それ以上に問題は、「一般の団体が組織的犯罪集団に一変した場合、その構成員は一般の人ではなくなる」という金田法相の発言です。
5月29日の朝日新聞は、「住民運動「共謀罪」適用の不安」の見出しで、杉並区の小中一貫校の建設に反対する住民の運動と名古屋市のマンション建設反対の運動が弾圧されている事例を報じています。遠い昔の話ではなく、今まさに安倍政権下で起こっていることです。
杉並区の例は、自宅そばの、小中一貫校を作るために校舎の高さを2倍にする建て替え工事に反対するため、60~70代の隣人10人前後で校門前でプラカードを掲げたところ、任意の事情聴取として杉並署で数時間の取り調べを受けたといいます。さらに業者が「工事妨害だ」と東京地裁に仮処分を申し立て、「工事関係者の前に立ちはだかってはならない」などとする決定が出ました。「普通のじいさん、ばあさん」が、校舎建て替え反対を表明しただけで、威力業務妨害をする犯罪集団に一変させられたわけです。

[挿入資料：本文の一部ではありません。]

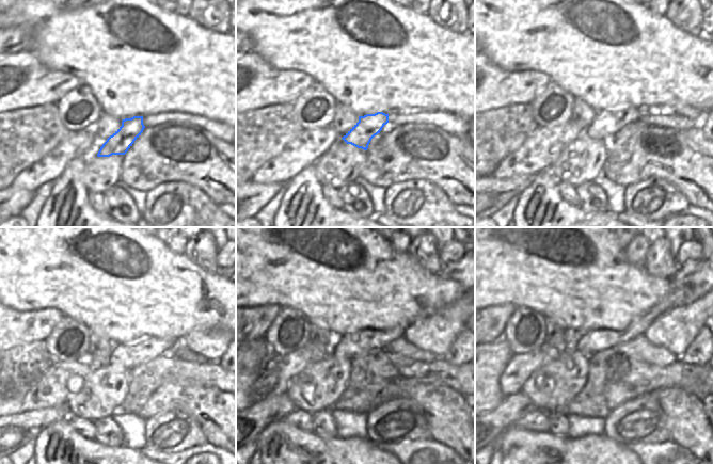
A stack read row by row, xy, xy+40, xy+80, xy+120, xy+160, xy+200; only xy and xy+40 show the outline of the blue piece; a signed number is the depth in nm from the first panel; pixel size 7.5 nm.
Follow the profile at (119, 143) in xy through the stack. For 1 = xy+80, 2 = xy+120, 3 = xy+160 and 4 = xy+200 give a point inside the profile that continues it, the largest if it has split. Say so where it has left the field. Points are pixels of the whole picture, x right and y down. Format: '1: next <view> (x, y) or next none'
1: next xy+80 (606, 123)
2: next xy+120 (130, 355)
3: next xy+160 (351, 345)
4: next xy+200 (692, 281)

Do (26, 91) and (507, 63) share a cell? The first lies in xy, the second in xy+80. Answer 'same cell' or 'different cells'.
different cells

名古屋の例は、マンション建設反対の運動をしていた男性が、現場監督を突き飛ばしたという告発を元に「暴行罪」で逮捕・起訴された話です。
いずれの例も「普通の暮らし」をしていて、地盤調査の不安や日当たり環境の悪化などを懸念して学校校舎やマンション建設に反対した「一般人」です。政府に対して反対の声を上げたがゆえに「犯罪集団」に一変させられたのです。
全国各地で市民団体を狙い打ちして逮捕や家宅捜索する事例があいついでいます。沖縄県高江のヘリパッド反対運動に対しての山城博治さん不当逮捕・長期拘留は最たるもので、罪状はでっち上げも甚だしいものです。
2015年9月には、9人でレンタカーを借りて、借り賃、ガソリン代、高速代などを割り勘して埼玉県から福島県までの原発跡地へのツアーを行ったグループを「無許可営業(白タク)」で家宅捜索・逮捕ししています。
2016年5月には、市民団体が、大阪市内の公共施設の部屋を、割引が効く所属労働組合名で借りたところ、「詐欺罪」で逮捕・家宅捜索されました。
いずれも、市民団体が詐欺集団、無認可営業団体に一変したわけではありません。誰もが日常的にやっている割り勘でのドライブや、施設から告発されたわけでもない名義詐称が逮捕・家宅捜索容疑となっているのです。市民団体が罪を犯したから捜査・逮捕したのではなく、逮捕するために罪を作ったのです。
つまり一変したのは、団体の方ではなく、政権、公安・警察の方です。
※建設反対運動も「共謀罪」捜査対象? 弁護士ら懸念(朝日新聞)
http://digital.asahi.com/articles/ASK5Q5TVQK5QUTIL060.html
※レンタカー代均等割りだけで逮捕――埼玉公安の悪質な弾圧(週間金曜日)
http://www.kinyobi.co.jp/kinyobinews/?p=6532
※労組かたり会議室を半額制度で利用 活動家3人逮捕 大阪(産経新聞)
http://www.sankei.com/west/news/160519/wst1605190050-n1.html
“犯罪集団を未然に取り締まるならいい法律だ”と思う人は、自分は犯罪集団の側にはいないと思っています。また犯罪集団はとおい存在と思っています。しかし、政府にとっては、一般人と犯罪集団との区別などありません。政府に反対する人や工事を止めようとする団体は犯罪集団であり、取り締まりの対象です。いつ自分に矛先が向くかわかりません。
そして捜査の結果、仮に「疑い」が晴れて不起訴・無罪となったとしても、一定期間上記のような捜査をされ、拘束されるという精神的・肉体的苦痛、個人生活・社会生活への打撃ははかりしれません。冤罪の多発も心配されています。